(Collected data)
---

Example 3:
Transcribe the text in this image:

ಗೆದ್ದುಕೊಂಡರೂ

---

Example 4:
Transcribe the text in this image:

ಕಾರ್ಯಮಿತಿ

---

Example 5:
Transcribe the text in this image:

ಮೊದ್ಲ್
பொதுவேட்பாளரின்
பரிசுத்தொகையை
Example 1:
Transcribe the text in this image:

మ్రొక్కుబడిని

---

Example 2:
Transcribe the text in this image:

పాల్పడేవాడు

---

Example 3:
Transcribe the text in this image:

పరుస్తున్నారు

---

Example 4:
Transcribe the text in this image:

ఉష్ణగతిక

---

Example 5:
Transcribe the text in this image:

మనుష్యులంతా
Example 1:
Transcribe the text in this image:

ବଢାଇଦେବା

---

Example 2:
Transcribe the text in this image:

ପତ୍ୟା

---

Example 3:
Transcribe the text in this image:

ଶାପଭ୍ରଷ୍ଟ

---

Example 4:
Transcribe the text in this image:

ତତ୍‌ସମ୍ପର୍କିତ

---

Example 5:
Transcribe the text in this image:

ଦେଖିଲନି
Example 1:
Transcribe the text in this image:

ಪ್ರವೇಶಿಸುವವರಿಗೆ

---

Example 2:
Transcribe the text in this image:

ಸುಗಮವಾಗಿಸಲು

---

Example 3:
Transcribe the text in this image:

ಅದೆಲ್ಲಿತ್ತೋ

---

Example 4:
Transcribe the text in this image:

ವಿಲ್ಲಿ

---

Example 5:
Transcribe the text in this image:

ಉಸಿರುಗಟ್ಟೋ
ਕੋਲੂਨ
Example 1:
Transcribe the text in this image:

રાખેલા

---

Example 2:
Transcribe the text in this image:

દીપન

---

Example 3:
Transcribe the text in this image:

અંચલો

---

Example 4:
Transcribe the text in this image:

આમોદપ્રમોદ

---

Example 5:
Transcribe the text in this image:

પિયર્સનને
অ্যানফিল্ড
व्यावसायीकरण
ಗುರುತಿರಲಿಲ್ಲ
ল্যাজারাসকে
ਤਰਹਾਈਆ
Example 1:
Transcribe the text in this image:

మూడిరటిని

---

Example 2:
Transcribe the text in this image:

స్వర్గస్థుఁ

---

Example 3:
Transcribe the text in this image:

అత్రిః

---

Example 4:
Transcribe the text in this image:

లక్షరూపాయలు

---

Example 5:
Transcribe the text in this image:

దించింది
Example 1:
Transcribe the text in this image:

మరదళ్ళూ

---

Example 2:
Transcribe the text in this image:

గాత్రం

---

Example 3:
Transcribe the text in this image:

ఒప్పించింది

→ Problem to solve
Would you return the entries exactly as they stand?

→ Exercise response
---

Example 3:
Transcribe the text in this image:

ಗೆದ್ದುಕೊಂಡರೂ

---

Example 4:
Transcribe the text in this image:

ಕಾರ್ಯಮಿತಿ

---

Example 5:
Transcribe the text in this image:

ಮೊದ್ಲ್
பொதுவேட்பாளரின்
பரிசுத்தொகையை
Example 1:
Transcribe the text in this image:

మ్రొక్కుబడిని

---

Example 2:
Transcribe the text in this image:

పాల్పడేవాడు

---

Example 3:
Transcribe the text in this image:

పరుస్తున్నారు

---

Example 4:
Transcribe the text in this image:

ఉష్ణగతిక

---

Example 5:
Transcribe the text in this image:

మనుష్యులంతా
Example 1:
Transcribe the text in this image:

ବଢାଇଦେବା

---

Example 2:
Transcribe the text in this image:

ପତ୍ୟା

---

Example 3:
Transcribe the text in this image:

ଶାପଭ୍ରଷ୍ଟ

---

Example 4:
Transcribe the text in this image:

ତତ୍‌ସମ୍ପର୍କିତ

---

Example 5:
Transcribe the text in this image:

ଦେଖିଲନି
Example 1:
Transcribe the text in this image:

ಪ್ರವೇಶಿಸುವವರಿಗೆ

---

Example 2:
Transcribe the text in this image:

ಸುಗಮವಾಗಿಸಲು

---

Example 3:
Transcribe the text in this image:

ಅದೆಲ್ಲಿತ್ತೋ

---

Example 4:
Transcribe the text in this image:

ವಿಲ್ಲಿ

---

Example 5:
Transcribe the text in this image:

ಉಸಿರುಗಟ್ಟೋ
ਕੋਲੂਨ
Example 1:
Transcribe the text in this image:

રાખેલા

---

Example 2:
Transcribe the text in this image:

દીપન

---

Example 3:
Transcribe the text in this image:

અંચલો

---

Example 4:
Transcribe the text in this image:

આમોદપ્રમોદ

---

Example 5:
Transcribe the text in this image:

પિયર્સનને
অ্যানফিল্ড
व्यावसायीकरण
ಗುರುತಿರಲಿಲ್ಲ
ল্যাজারাসকে
ਤਰਹਾਈਆ
Example 1:
Transcribe the text in this image:

మూడిరటిని

---

Example 2:
Transcribe the text in this image:

స్వర్గస్థుఁ

---

Example 3:
Transcribe the text in this image:

అత్రిః

---

Example 4:
Transcribe the text in this image:

లక్షరూపాయలు

---

Example 5:
Transcribe the text in this image:

దించింది
Example 1:
Transcribe the text in this image:

మరదళ్ళూ

---

Example 2:
Transcribe the text in this image:

గాత్రం

---

Example 3:
Transcribe the text in this image:

ఒప్పించింది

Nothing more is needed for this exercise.